# [ASSIGNED TASK]
Please quote the entries below word for word, leaving out the pictures.

══════════════════════════════

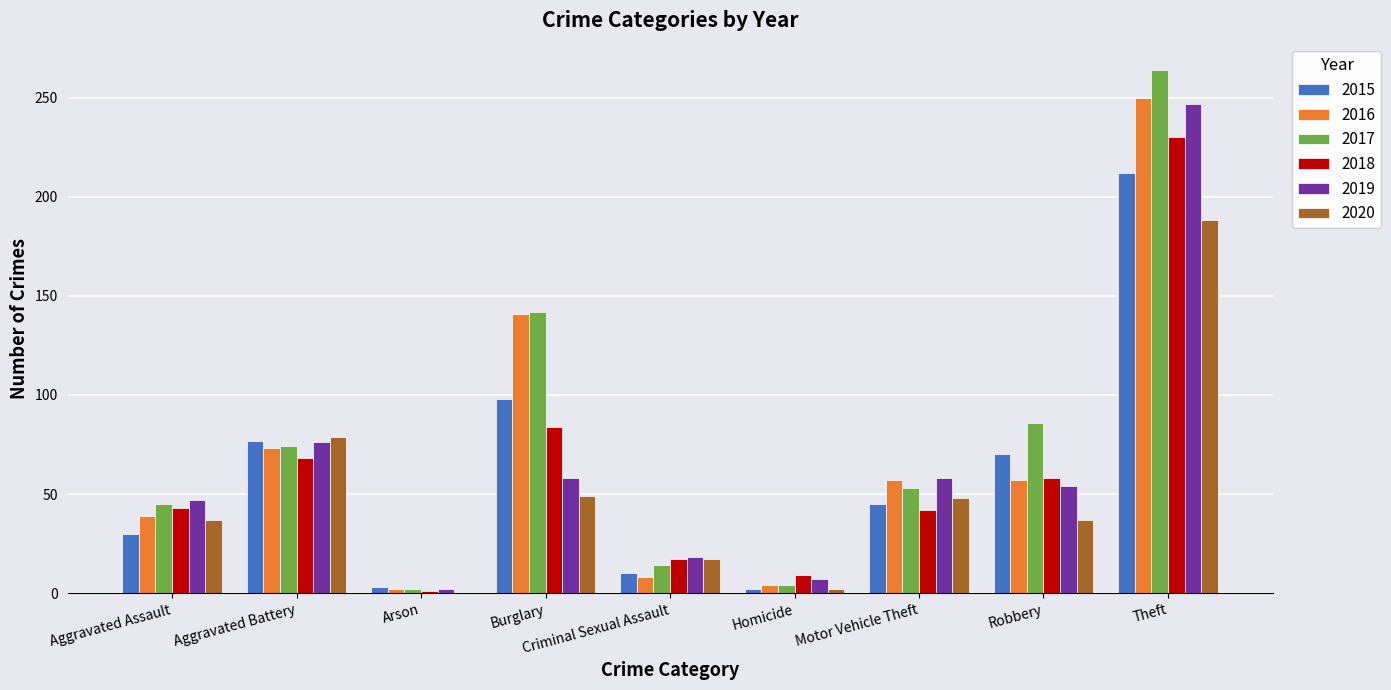

At which label does 2015 first exceed 45?

Aggravated Battery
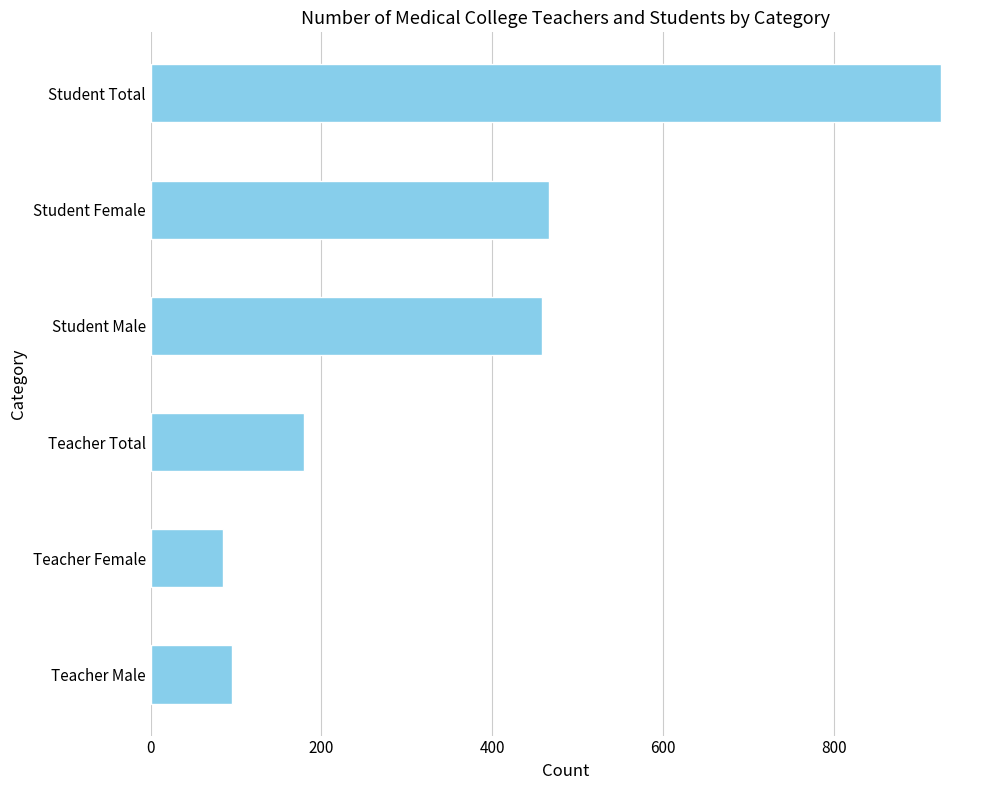

How many bars are there in total?

6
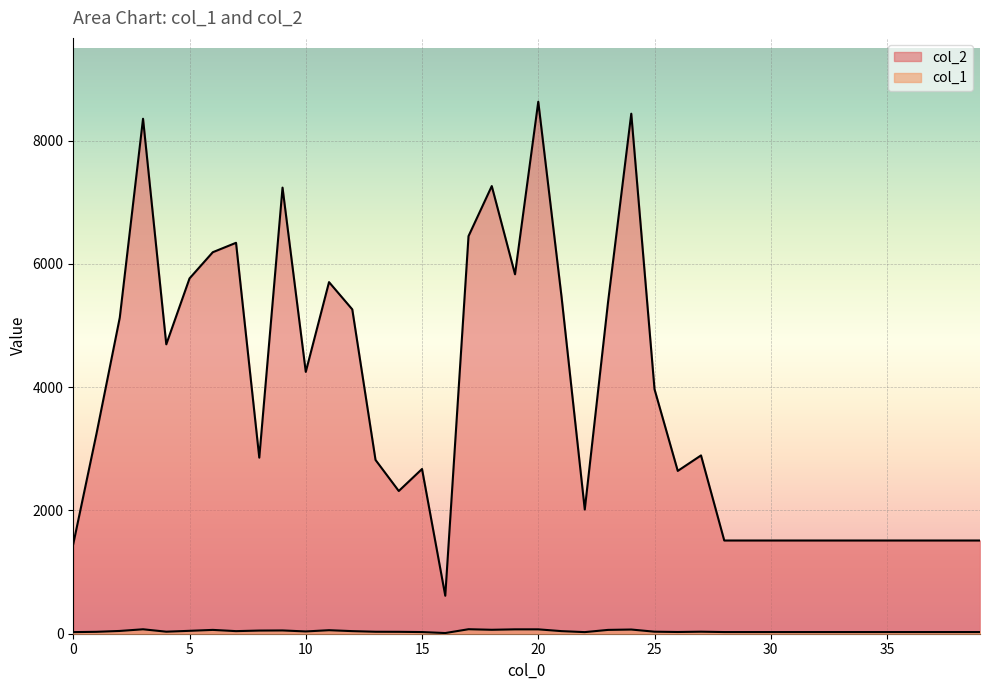

What is the spread (max minus min) of values at 21?

5426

══════════════════════════════

# [SOLVED PROBLEM]
At which label does 2015 first exceed 45?

Aggravated Battery

How many bars are there in total?

6

What is the spread (max minus min) of values at 21?

5426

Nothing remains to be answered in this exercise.